[Point tracking data]
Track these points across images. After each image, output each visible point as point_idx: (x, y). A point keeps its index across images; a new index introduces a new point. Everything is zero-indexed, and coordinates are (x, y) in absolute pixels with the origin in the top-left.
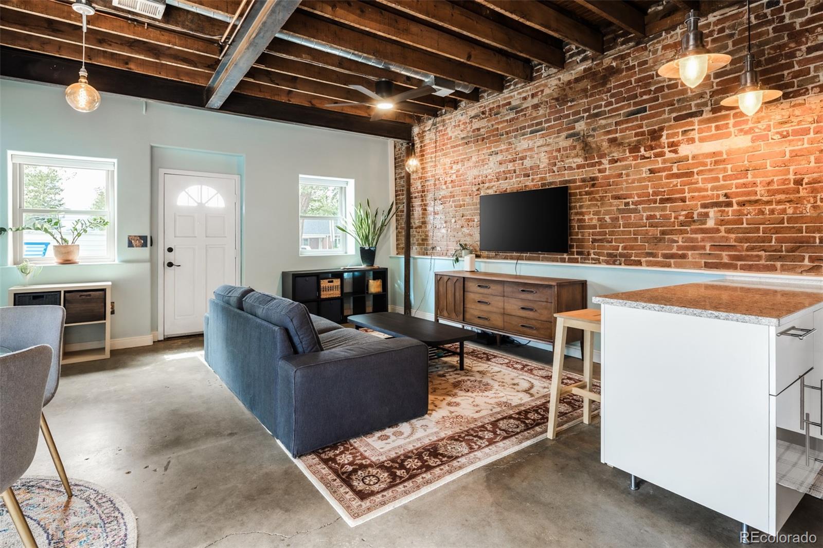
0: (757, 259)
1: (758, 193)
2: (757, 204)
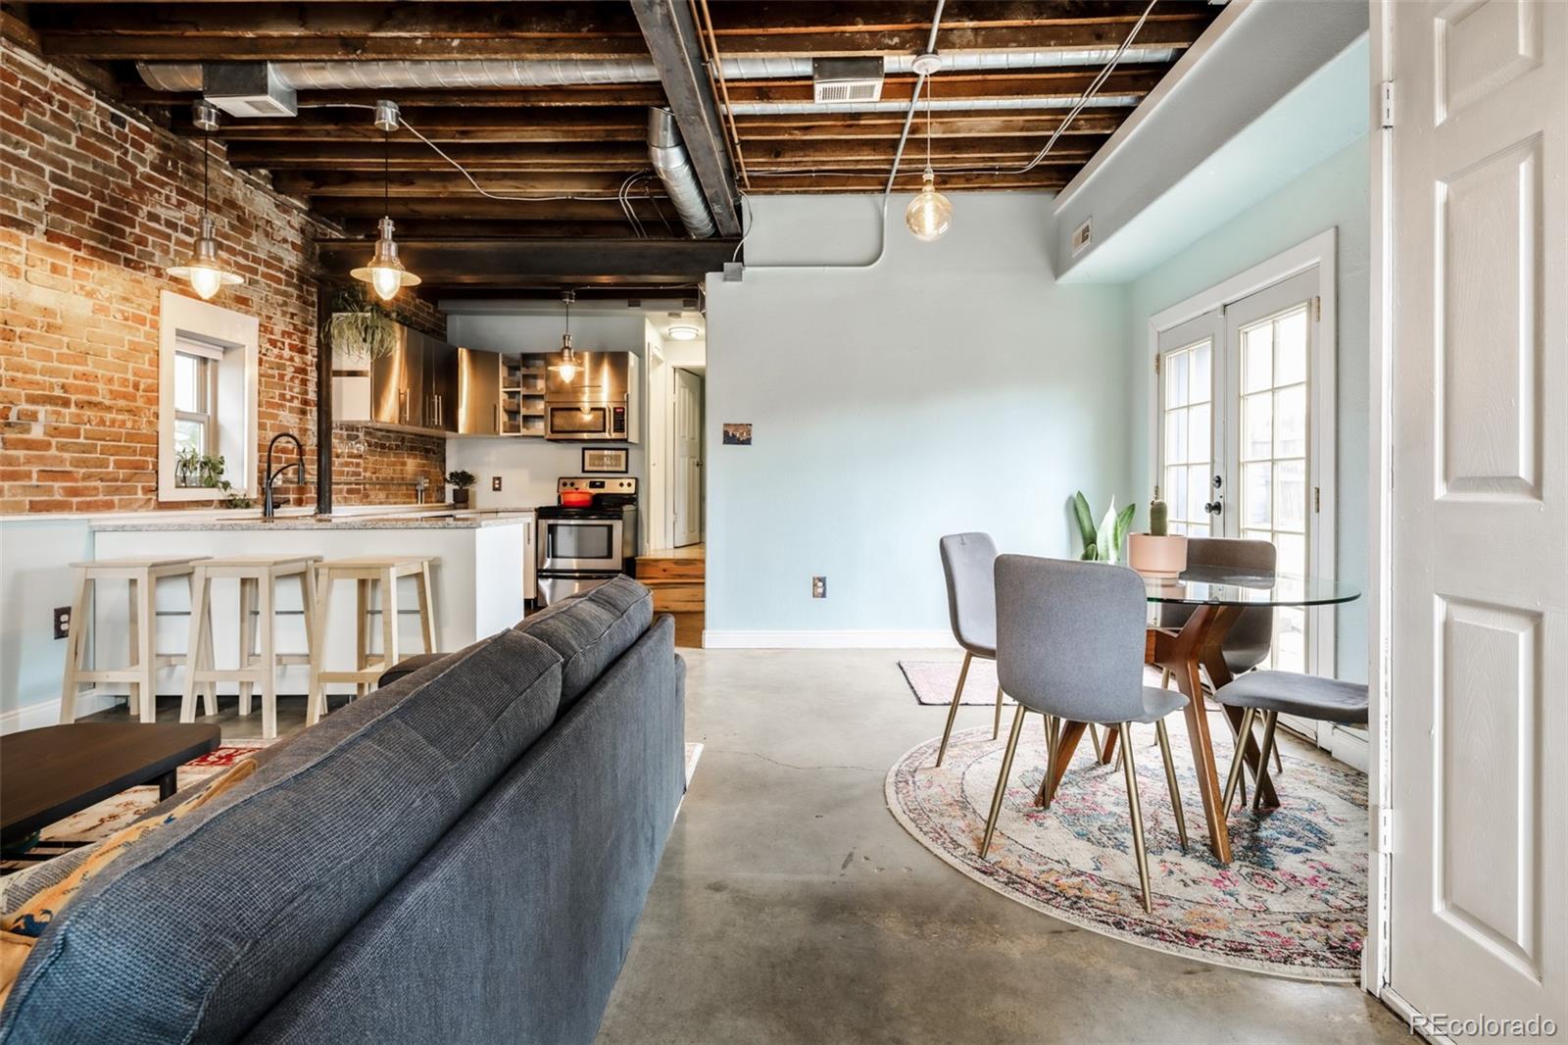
0: (95, 492)
1: (100, 391)
2: (96, 409)
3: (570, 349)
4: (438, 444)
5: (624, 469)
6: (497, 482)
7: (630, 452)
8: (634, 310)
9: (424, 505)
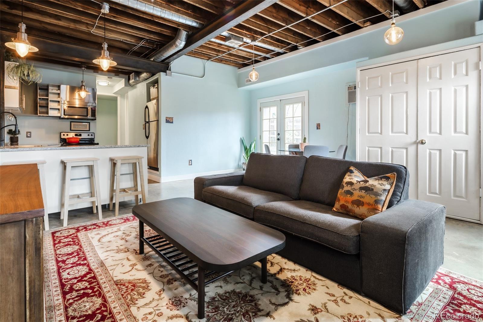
3: (85, 86)
5: (88, 130)
6: (29, 134)
7: (91, 123)
8: (95, 74)
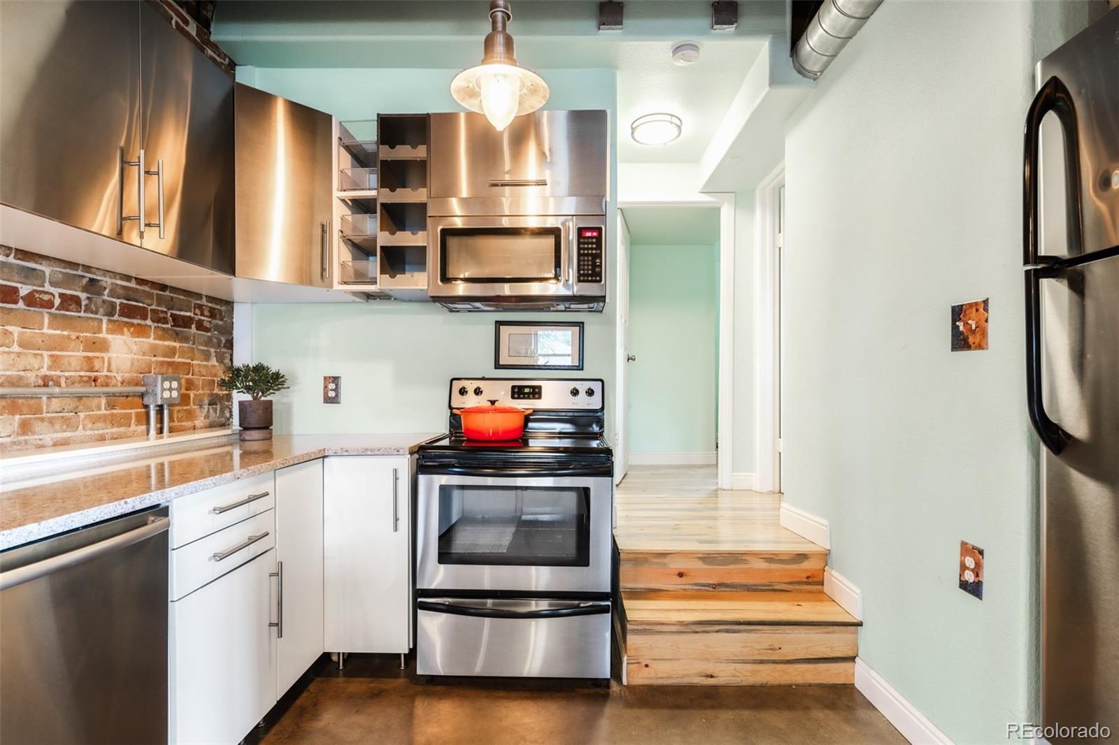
4: (212, 310)
5: (575, 363)
6: (332, 386)
7: (585, 327)
8: (606, 39)
9: (167, 439)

PROBLEM REQUIREMENTS
Retype each line above precisely, please. Skip anything that is a picture.

OUTPUT BELOW
Track these points across images. After each image, output each visible point as point_idx: (x, y). A point keeps its index across images; a new index introduces a new point. Everything is zero-indexed, and coordinates are (x, y) in absolute pixels with the origin in the top-left.
0: (757, 259)
1: (758, 193)
2: (757, 204)
0: (95, 492)
1: (100, 391)
2: (96, 409)
3: (570, 349)
4: (438, 444)
5: (624, 469)
6: (497, 482)
7: (630, 452)
8: (634, 310)
9: (424, 505)
3: (85, 86)
5: (88, 130)
6: (29, 134)
7: (91, 123)
8: (95, 74)
4: (212, 310)
5: (575, 363)
6: (332, 386)
7: (585, 327)
8: (606, 39)
9: (167, 439)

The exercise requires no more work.